It doesn’t help anything that B.B. is fighting the same uphill battle that all based-on-a-true-story movies face. Since, real life is often not interesting enough on its own, style is central to how events are imbued with any meaning whatsoever. While a work of fiction can have events tailored to style and vice versa, a work of nonfiction can only have style tailored to events. Part of how the movie attempts to rectify the content of the real-life story is a non-traditional order of events. This isn’t entirely effective though. Towards the beginning, the movie’s jumps across time are disorienting, when the span is all of 6-12 months. Flashbacks later on, where there is no mistaking between a 12 and 18-year-old, add far more value without any ambiguity. Even with this chopped timeline, the main thread of the film is just one peak and valley after another, a wild goose chase, except the goose is a teenager.
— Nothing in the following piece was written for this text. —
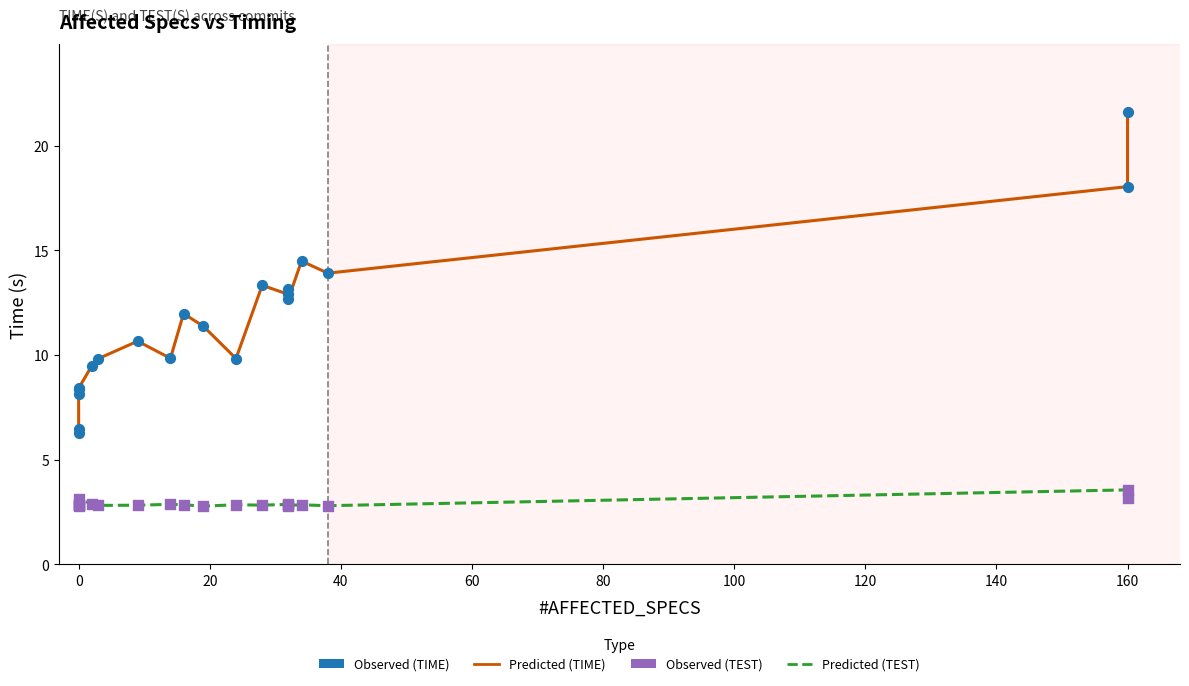

Which series contains the highest Y value?

TIME(S)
The cinematographic style is otherwise invisible, although occasionally some artsy shot will commence as the score bluntly overlays, and the result is an aberration that only breaks pacing, despite intentions to provoke some positive feeling that is constantly undermined by events that succeed it; and this happens repeatedly. After the second or third time the audience is conditioned to feel uneasy when things seem remotely good, which may have been the directorial intent all along. This only marks further ambiguity and messiness. The juxtapositions require too much effort long after viewing to notice what was trying to be done.
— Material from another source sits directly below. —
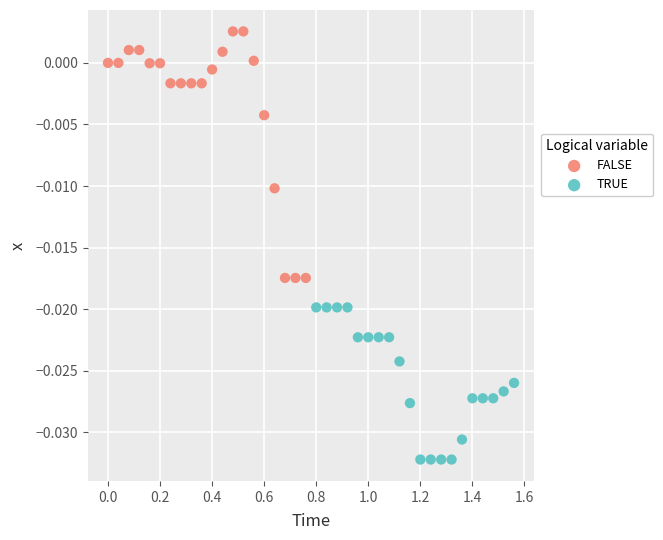

Which series reaches the maximum Y coordinate?

FALSE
At this point you might be saying, “Well this doesn’t sound very compelling; why was this made?” This is a good question, and it can be answered by taking notice of the local news. Substance abuse has been a problem in the U.S. for a long time, but somewhat recently it has become increasingly prevalent in areas mostly comprised of middle-class families and outside of major cities. Suddenly, it’s clear that Amazon is cashing in on recent events, and preying on a specific demographic; this is made indisputable when abuse statistics pop up on screen at the end of the film, shortly after an incongruent reference to the road to Calvary.

“Beautiful Boy,” as an isolate project, is a well-performed film with a great deal of artistic risk that frequently shoots itself in the foot. But it’s not isolated; it was made with an explicit and poorly shrouded schema, which only holds it back more. In short, it isn’t worth the experience. Numerous other films have covered the ongoing cultural drug problem in America — some utterly tragic, like “Requiem for a Dream,” and others triumphant, like “Traffic” — and you would be better served spending an evening with either of those.